> _Task requirements_
Please set down each of the lines below once more, exactly, omitting all pictures.

(Items listed in a dataset)
..............................
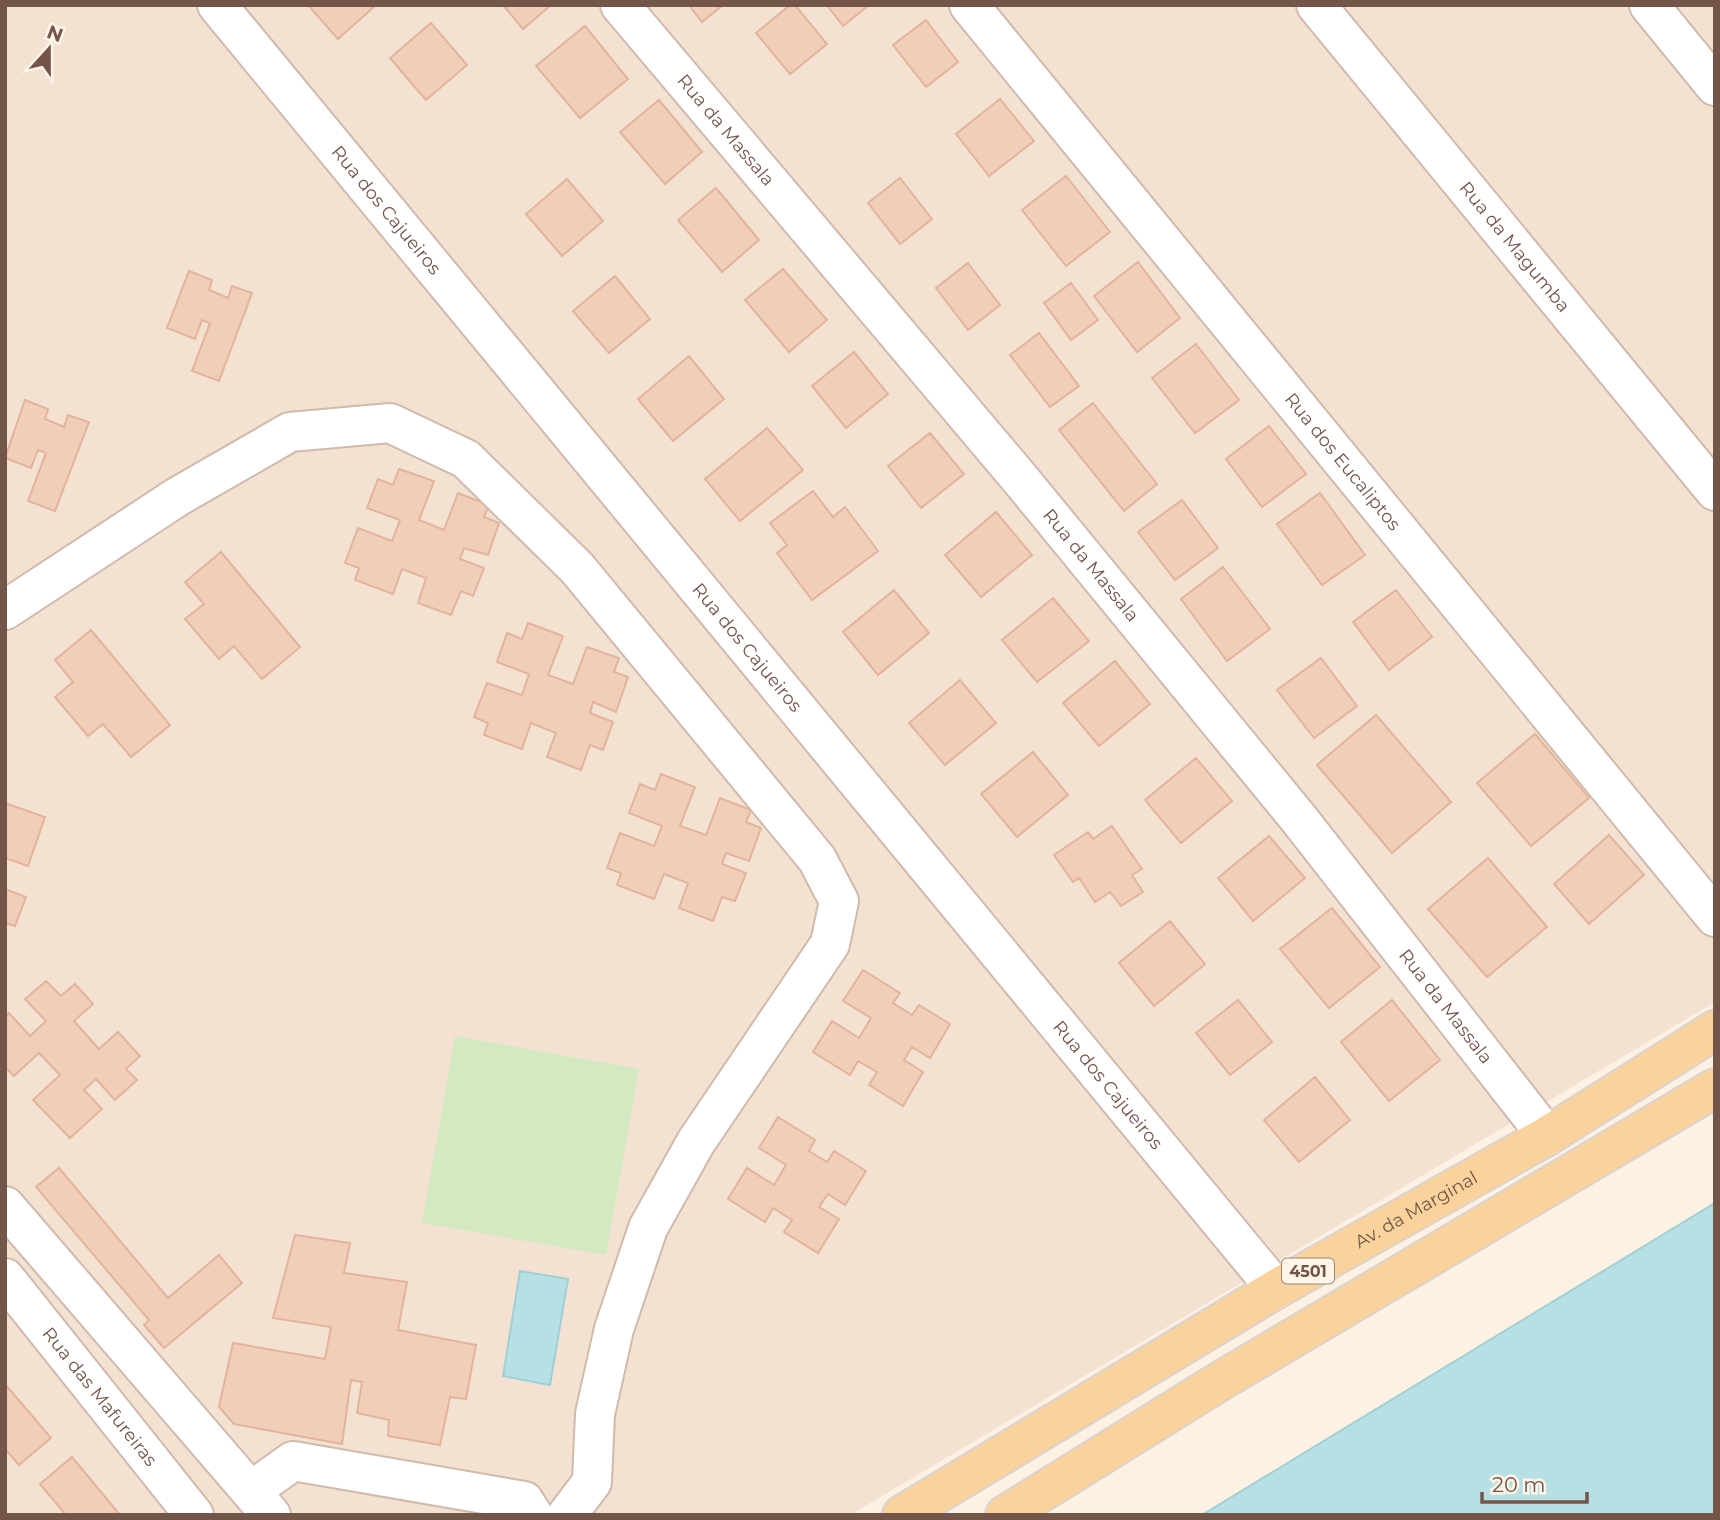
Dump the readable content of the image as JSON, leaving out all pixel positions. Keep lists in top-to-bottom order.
{
  "streets": {
    "main road": ["Av. da Marginal", "4501"],
    "street": [
      "Rua da Massala",
      "Rua dos Cajueiros",
      "Rua da Magumba",
      "Rua dos Eucaliptos",
      "Rua das Mafureiras"
    ]
  },
  "crossings": [
    ["Rua da Massala", "Av. da Marginal"],
    ["Rua dos Cajueiros", "Av. da Marginal"]
  ],
  "scale_bar": "20 m",
  "north": "top"
}
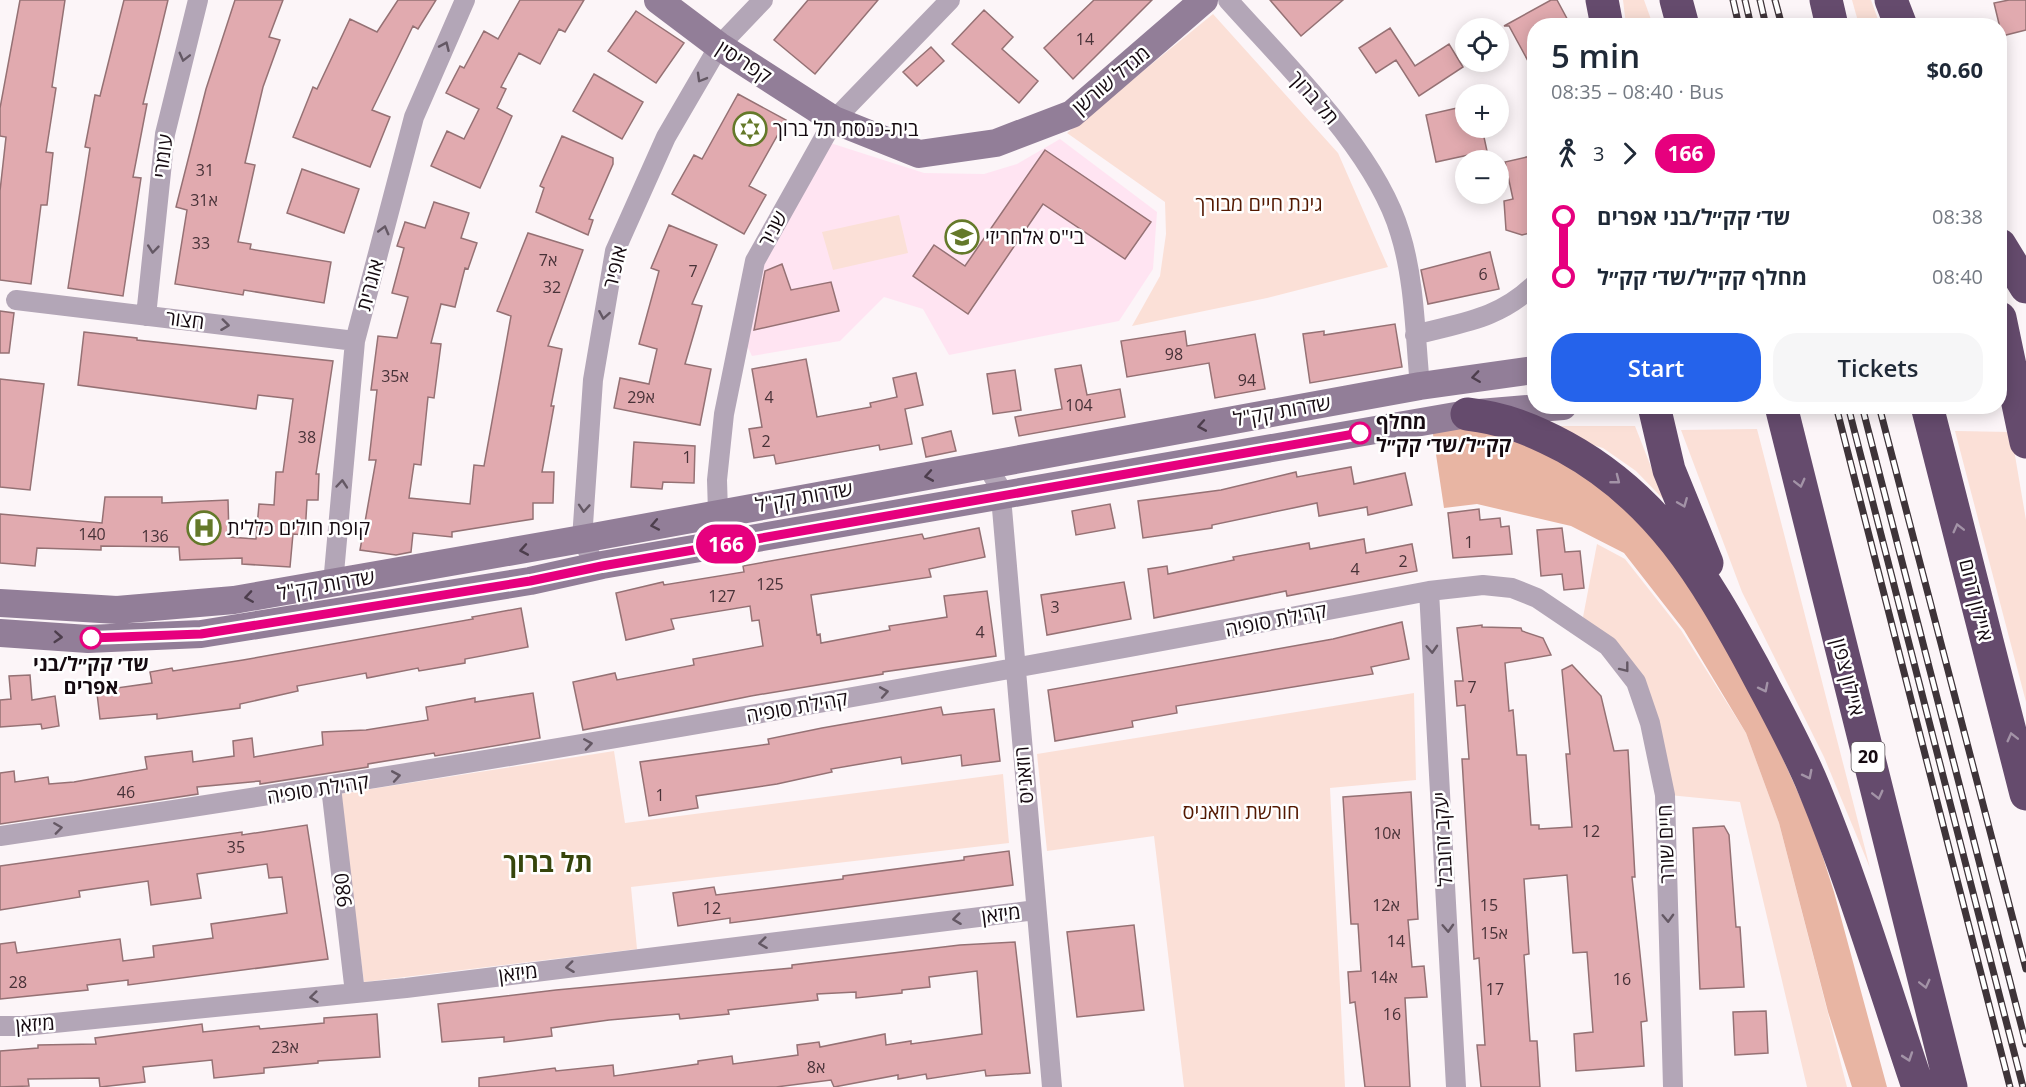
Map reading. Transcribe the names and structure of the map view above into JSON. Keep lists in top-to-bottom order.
{
  "streets": {
    "highway": ["איילון דרום", "איילון צפון", "20"],
    "main road": ["קפריסין", "מגדל שורשן", "שדרות קק\"ל"],
    "street": [
      "תל ברוך",
      "עומרי",
      "שניר",
      "אופיר",
      "אוגרית",
      "חצור",
      "קהילת סופיה",
      "רוזאניס",
      "יעקב זרובבל",
      "חיים שורר",
      "980",
      "מיזאן"
    ]
  },
  "crossings": [
    ["קפריסין", "מגדל שורשן"],
    ["קפריסין", "שניר"],
    ["קפריסין", "אופיר"],
    ["מגדל שורשן", "שניר"],
    ["תל ברוך", "שדרות קק\"ל"],
    ["עומרי", "חצור"],
    ["שניר", "שדרות קק\"ל"],
    ["אופיר", "שדרות קק\"ל"],
    ["אוגרית", "חצור"],
    ["אוגרית", "שדרות קק\"ל"],
    ["שדרות קק\"ל", "רוזאניס"],
    ["קהילת סופיה", "רוזאניס"],
    ["קהילת סופיה", "יעקב זרובבל"],
    ["קהילת סופיה", "חיים שורר"],
    ["קהילת סופיה", "980"],
    ["רוזאניס", "מיזאן"],
    ["980", "מיזאן"]
  ],
  "one_way": [
    "עומרי",
    "אופיר",
    "אוגרית",
    "חצור",
    "קהילת סופיה",
    "יעקב זרובבל",
    "חיים שורר",
    "מיזאן"
  ],
  "districts": ["תל ברוך"],
  "parks": ["גינת חיים מבורך", "חורשת רוזאניס"],
  "places": {
    "synagogue": ["בית-כנסת תל ברוך"],
    "school or university": ["בי\"ס אלחריזי"],
    "other": ["מחלף קק״ל/שד׳ קק״ל", "שד׳ קק״ל/בני אפרים"],
    "hospital": ["קופת חולים כללית"]
  },
  "lines": ["bus line 166"],
  "house_numbers": [
    "14",
    "31",
    "31א",
    "33",
    "7א",
    "7",
    "6",
    "32",
    "98",
    "35א",
    "94",
    "29א",
    "4",
    "104",
    "38",
    "2",
    "1",
    "140",
    "136",
    "1",
    "2",
    "4",
    "125",
    "127",
    "3",
    "4",
    "7",
    "46",
    "1",
    "12",
    "10א",
    "35",
    "12א",
    "15",
    "12",
    "15א",
    "14",
    "14א",
    "16",
    "28",
    "17",
    "16",
    "23א",
    "8א"
  ],
  "page": {
    "on_map": "166",
    "map_buttons": ["+", "−"],
    "heading": ["5 min", "08:35 – 08:40 · Bus", "$0.60"],
    "legs": ["3", "166"],
    "list": [
      {
        "name": "שד׳ קק״ל/בני אפרים",
        "value": "08:38"
      },
      {
        "name": "מחלף קק״ל/שד׳ קק״ל",
        "value": "08:40"
      }
    ],
    "buttons": ["Start", "Tickets"]
  }
}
..............................
> _Completed task_
Dump the readable content of the image as JSON, leaving out all pixel positions. Keep lists in top-to-bottom order.
{
  "streets": {
    "main road": ["Av. da Marginal", "4501"],
    "street": [
      "Rua da Massala",
      "Rua dos Cajueiros",
      "Rua da Magumba",
      "Rua dos Eucaliptos",
      "Rua das Mafureiras"
    ]
  },
  "crossings": [
    ["Rua da Massala", "Av. da Marginal"],
    ["Rua dos Cajueiros", "Av. da Marginal"]
  ],
  "scale_bar": "20 m",
  "north": "top"
}
Map reading. Transcribe the names and structure of the map view above into JSON. Keep lists in top-to-bottom order.
{
  "streets": {
    "highway": ["איילון דרום", "איילון צפון", "20"],
    "main road": ["קפריסין", "מגדל שורשן", "שדרות קק\"ל"],
    "street": [
      "תל ברוך",
      "עומרי",
      "שניר",
      "אופיר",
      "אוגרית",
      "חצור",
      "קהילת סופיה",
      "רוזאניס",
      "יעקב זרובבל",
      "חיים שורר",
      "980",
      "מיזאן"
    ]
  },
  "crossings": [
    ["קפריסין", "מגדל שורשן"],
    ["קפריסין", "שניר"],
    ["קפריסין", "אופיר"],
    ["מגדל שורשן", "שניר"],
    ["תל ברוך", "שדרות קק\"ל"],
    ["עומרי", "חצור"],
    ["שניר", "שדרות קק\"ל"],
    ["אופיר", "שדרות קק\"ל"],
    ["אוגרית", "חצור"],
    ["אוגרית", "שדרות קק\"ל"],
    ["שדרות קק\"ל", "רוזאניס"],
    ["קהילת סופיה", "רוזאניס"],
    ["קהילת סופיה", "יעקב זרובבל"],
    ["קהילת סופיה", "חיים שורר"],
    ["קהילת סופיה", "980"],
    ["רוזאניס", "מיזאן"],
    ["980", "מיזאן"]
  ],
  "one_way": [
    "עומרי",
    "אופיר",
    "אוגרית",
    "חצור",
    "קהילת סופיה",
    "יעקב זרובבל",
    "חיים שורר",
    "מיזאן"
  ],
  "districts": ["תל ברוך"],
  "parks": ["גינת חיים מבורך", "חורשת רוזאניס"],
  "places": {
    "synagogue": ["בית-כנסת תל ברוך"],
    "school or university": ["בי\"ס אלחריזי"],
    "other": ["מחלף קק״ל/שד׳ קק״ל", "שד׳ קק״ל/בני אפרים"],
    "hospital": ["קופת חולים כללית"]
  },
  "lines": ["bus line 166"],
  "house_numbers": [
    "14",
    "31",
    "31א",
    "33",
    "7א",
    "7",
    "6",
    "32",
    "98",
    "35א",
    "94",
    "29א",
    "4",
    "104",
    "38",
    "2",
    "1",
    "140",
    "136",
    "1",
    "2",
    "4",
    "125",
    "127",
    "3",
    "4",
    "7",
    "46",
    "1",
    "12",
    "10א",
    "35",
    "12א",
    "15",
    "12",
    "15א",
    "14",
    "14א",
    "16",
    "28",
    "17",
    "16",
    "23א",
    "8א"
  ],
  "page": {
    "on_map": "166",
    "map_buttons": ["+", "−"],
    "heading": ["5 min", "08:35 – 08:40 · Bus", "$0.60"],
    "legs": ["3", "166"],
    "list": [
      {
        "name": "שד׳ קק״ל/בני אפרים",
        "value": "08:38"
      },
      {
        "name": "מחלף קק״ל/שד׳ קק״ל",
        "value": "08:40"
      }
    ],
    "buttons": ["Start", "Tickets"]
  }
}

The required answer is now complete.